By Lucy Parkinson, Research Manager, LSN
While there are many potential financing options for a fundraising life science executive to consider, few are more intriguing than family offices. In the hopes of understanding more about how these institutions seek opportunities in the life science sector, I’ve taken a look at the last 30 family office mandates gathered by LSN research team to get some insight into exactly what’s making them tick.
We’ve covered family offices extensively before, but just as a refresher: Family offices fall into two broad categories; single family offices (SFOs) that are responsible for investing the assets of one family (typically with net worth of over $100m), and multi-family offices (MFOs) which provide investment guidance to several families, typically those with significant assets but not enough to justify hiring their own dedicated investment team.
Beyond this initial distinction, family offices can orient themselves in any number of ways, especially when it comes to direct investment in life sciences. This variety is apparent in the range of investment styles and interests represented by the family offices tracked by LSN: Some notable examples include structured angel vehicles that make dozens of sub-$250,000 placements every year, and families that have created evergreen PE funds which allocate over $50m to each company that they invest in. This variability makes sense, because every family is different, and each chooses a strategy that fits their personal goals – whether it’s advancing treatment for diseases prevalent in their family, investing strategically to enhance a pre-existing family business, or making use of their own expertise to select companies in the field where they made their money. As I mentioned in a recent article, family offices are notably more likely to be specific about which sector of the life science arena they’re seeking to invest in. However, this tendency seems to dissipate as allocation sizes increase; family offices that allocate over $10m per investment generally consider a broad range of life science opportunities.

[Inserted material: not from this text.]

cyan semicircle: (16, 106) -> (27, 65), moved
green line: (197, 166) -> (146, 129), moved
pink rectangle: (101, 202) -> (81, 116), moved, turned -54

Another notable data point from our family office mandates; they’re more likely than other investors to be opportunistic about which phase of development they prefer to invest in. A full third of these 30 family offices will consider investing in life sciences companies at stages ranging from preclinical development to products on the market. This flexibility is a huge draw for life science companies raising capital, who need the support of an investor who will be interested in backing them for the long haul. Understanding what a family office wants in this context is the key to successfully courting them for capital. Before you talk to a family office, you’ll have to understand who they are and why they are committed to a particular investment strategy. Most importantly, you must consider whether the family’s goals are aligned with your own.
It’s easy to understand how the personal qualities of family offices make them attractive to fundraising executives. We often get asked how best to get an investment from a family office. The short answer is that more than anything, it’s about fit. Careful research and a highly targeted approach are the first step towards starting a dialogue with a family office – just do some careful research, pick up the phone, and go outbound.